The money from this tax will only fatten the pockets of the bureaucrats, and will do little to nothing for the average person.
Washington in a nutshell.
No, wealth employees are creating and ownership is profiting from.
I’m curious where Washington will end up on the list if this goes into/stays in effect.
A $250K gain because your startup got acquired or IPO’ed doesn’t exactly translate into a high average salary over the many years it took to gain the windfall. (versus, say, working at Microsoft or Amazon, and getting an extra $50-100K per year.)
It's 7%. So if you make a 1.25M (remember how tax brackets work - it's after the threshold) - you pay WA $70k. I think there's literally no way to argue that's regressive.
Willing to bet that the ratio of politicians in Seattle that realize capital gains in excess of $250k/year vs. those that own real estate (especially multiple properties) is heavily favoring the latter group.

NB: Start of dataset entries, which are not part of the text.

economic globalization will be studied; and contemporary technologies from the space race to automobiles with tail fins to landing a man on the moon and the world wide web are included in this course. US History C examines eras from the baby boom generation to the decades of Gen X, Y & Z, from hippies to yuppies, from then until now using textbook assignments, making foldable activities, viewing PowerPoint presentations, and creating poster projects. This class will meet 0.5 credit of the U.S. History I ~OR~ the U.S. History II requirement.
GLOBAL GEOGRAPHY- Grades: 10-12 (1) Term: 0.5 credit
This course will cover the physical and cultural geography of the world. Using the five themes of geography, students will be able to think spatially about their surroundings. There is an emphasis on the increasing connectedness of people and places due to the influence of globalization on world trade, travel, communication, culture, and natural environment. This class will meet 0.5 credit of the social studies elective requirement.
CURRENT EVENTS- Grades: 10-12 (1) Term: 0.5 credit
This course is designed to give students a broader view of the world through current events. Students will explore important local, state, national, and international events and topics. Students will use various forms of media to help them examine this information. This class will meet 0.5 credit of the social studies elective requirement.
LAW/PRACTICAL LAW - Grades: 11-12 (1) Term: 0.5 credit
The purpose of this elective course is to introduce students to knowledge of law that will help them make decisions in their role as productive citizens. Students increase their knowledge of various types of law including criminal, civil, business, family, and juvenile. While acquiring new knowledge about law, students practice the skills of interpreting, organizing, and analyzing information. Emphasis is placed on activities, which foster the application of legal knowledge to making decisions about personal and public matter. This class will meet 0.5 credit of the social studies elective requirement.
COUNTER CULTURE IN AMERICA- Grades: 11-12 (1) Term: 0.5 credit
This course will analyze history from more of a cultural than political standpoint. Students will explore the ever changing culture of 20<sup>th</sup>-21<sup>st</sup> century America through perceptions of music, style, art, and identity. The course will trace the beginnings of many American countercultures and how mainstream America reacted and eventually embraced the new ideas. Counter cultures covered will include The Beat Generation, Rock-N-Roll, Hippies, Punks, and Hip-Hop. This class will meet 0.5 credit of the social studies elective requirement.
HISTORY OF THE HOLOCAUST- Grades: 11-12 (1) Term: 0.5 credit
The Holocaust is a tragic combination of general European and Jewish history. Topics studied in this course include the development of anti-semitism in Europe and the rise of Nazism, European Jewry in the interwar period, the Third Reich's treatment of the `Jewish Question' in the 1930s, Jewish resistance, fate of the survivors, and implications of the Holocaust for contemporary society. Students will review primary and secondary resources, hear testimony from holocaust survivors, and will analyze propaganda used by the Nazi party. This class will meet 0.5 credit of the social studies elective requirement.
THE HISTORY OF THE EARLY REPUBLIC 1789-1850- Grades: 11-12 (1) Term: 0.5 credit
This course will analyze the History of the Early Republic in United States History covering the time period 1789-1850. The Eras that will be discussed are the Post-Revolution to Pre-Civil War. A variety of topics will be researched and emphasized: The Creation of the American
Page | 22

That’s below starting salary at Microsoft. You pay an average of $7K per year, and the Microsoft employees pay zero.
It is certainly not a progressive tax. If they time averaged it over ~ five years, it would be.
Another way to look at it is that they say it will affect 7000 households statewide.
It will affect pretty much all startup windfalls, so either there are only 7000 startup employees in the whole state, or they know this is going to be a windfall tax on people that have low average income.
Where are you getting that it only affects startup exits? Is there a source? Guessing?
I didn't state that. No need to subvert my point by suggesting even more money could change my opinion.
By all means, I shall call you a person whose opinion could not change. Is there a term for such a thing?
Alternatively you can, for my edification, demonstrate by way of example -- how should I have phrased my initial point in a more palatable manner in your opinion?